OK, five. Don’t forget the Shock. That’s Detroit’s women’s basketball team. Won the WNBA title in 2003, 2006 and 2008. You could look it up.
They take winning seriously in Detroit. They take losing seriously, too. That’s why Meatheads is jammed with more than 100 patrons wearing Honolulu blue and silver. Waiting for a miracle. Waiting for the Lions to win. Waiting for Karen the bartender to take off her top.
The Lions hadn’t won since Dec. 23, 2007, which is hard to do in a parity-driven league in which almost everybody wins eight games almost every year. Not the Lions. They had lost 19 in a row, matching the league’s second-longest reign of futility. If old Tiger Stadium were still standing, you could almost see Tampa Bay (26 consecutive defeats) from the right field bleachers.
When I left for Meatheads, the Lions were ahead of the Redskins 13-0 at halftime. By the time I got there, they were ahead 13-7. Rick and Lloyd were getting nervous. Remember how Mickey Lolich looked when he pitched three complete games for the Tigers against the Cardinals in the 1968 World Series? Well, Rick and Lloyd looked the opposite of that.
Rick kept texting his grandson and son-in-law back home with scoring updates. They were playing golf because the game did not sell out back in Detroit, which meant it was blacked out on TV. This sort of thing happens when the home team has lost 19 in a row and the assembly lines are quiet.
Lloyd recited the names of his Lions heroes of yesteryear: Alex Karras, Lem Barney, Mel Farr, Altie Taylor, Earl McCullough, Charlie Sanders and Ron Kramer — who walked into Meatheads one Sunday not long ago. Did you know that Lem Barney and Mel Farr sang backing vocals on Marvin Gaye’s “What’s Goin’ On?” Lloyd asked.
No, I did not know that. But I knew that George Plimpton, the writer, once played quarterback for the Lions. Rick and Lloyd nodded, and got a chuckle out of that.
Then Rick told me there’s this tavern in Detroit where they bronzed the athletic supporter of Wayne Walker, the old Lions’ middle linebacker, and hung it on the wall. Probably in a place of honor ... like next to the Stroh’s sign.
The Lions went ahead 19-7. Then they were ahead 19-14. What in the world of Monte Clark are they doing, playing this prevent defense, Rick texted his loved ones on the golf course.

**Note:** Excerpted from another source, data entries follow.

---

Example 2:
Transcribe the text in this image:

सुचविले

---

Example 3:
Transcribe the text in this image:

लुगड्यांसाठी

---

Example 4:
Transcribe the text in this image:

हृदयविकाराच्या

For the first time since I arrived, it got quiet in Meatheads. Real pensive-like. You could see the fear in their Lion eyes. Even the Tigers were losing. Surely, they’re not going to blow it, too.

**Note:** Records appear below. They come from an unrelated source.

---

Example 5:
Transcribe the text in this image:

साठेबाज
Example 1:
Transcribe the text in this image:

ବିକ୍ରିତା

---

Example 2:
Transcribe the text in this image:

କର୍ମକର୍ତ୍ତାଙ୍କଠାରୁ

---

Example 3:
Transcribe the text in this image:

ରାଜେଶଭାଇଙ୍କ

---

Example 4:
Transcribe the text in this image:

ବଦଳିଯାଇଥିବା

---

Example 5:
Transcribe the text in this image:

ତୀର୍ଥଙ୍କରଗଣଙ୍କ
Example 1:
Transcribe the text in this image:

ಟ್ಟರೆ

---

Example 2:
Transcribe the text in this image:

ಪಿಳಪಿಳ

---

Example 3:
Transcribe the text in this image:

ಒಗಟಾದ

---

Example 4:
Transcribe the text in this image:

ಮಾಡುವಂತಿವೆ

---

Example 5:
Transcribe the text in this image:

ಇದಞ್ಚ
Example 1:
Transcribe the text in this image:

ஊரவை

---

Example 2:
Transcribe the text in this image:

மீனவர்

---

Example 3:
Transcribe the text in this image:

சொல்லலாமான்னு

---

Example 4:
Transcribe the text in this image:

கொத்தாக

Finally, a girl I judged to be 20-something, wearing a Michigan Wolverines T-shirt that fit like an offensive lineman’s jersey, saw me taking notes. She said her name was Dawn.
She said she liked college football better than the pros. She said the Lions reminded her of a college team. Check that, she said. Her high school team could probably beat the Lions.
Moments later, the Redskins were running one of those crazy flea-flickers on the last play of the game. There were a bunch of laterals before one of the Lions put an end to all of it by tackling one of the lateral movers around the 20-yard line.
Lions 19, Redskins 14.
It sounded as if Bobby Layne himself had walked into Meatheads with shots and beers for everybody.
Miracles do happen. Rick and Lloyd high-fived each other. I heard a son tell his father he loved him. And vice versa. I heard a girl’s voice, which could have been Dawn’s but might have been somebody else, somebody older, because she was channeling Ron Jaworski from the old NFL Films days.
“The Lions aren’t losers anymore!”
Suddenly there was a blur of bare skin and camera flashes in the back alcove where the hard-core Lions fans, the ones with the blue collars, the ones who recall the old logo featuring The Lion and the Detroit smokestacks in the background, sit every Sunday, recalling Alex Karras and Lem Barney and Billy Sims and 5-0 playoff losses to the Cowboys.
Karen the bartender had stripped down to her Honolulu Blue and silver bra.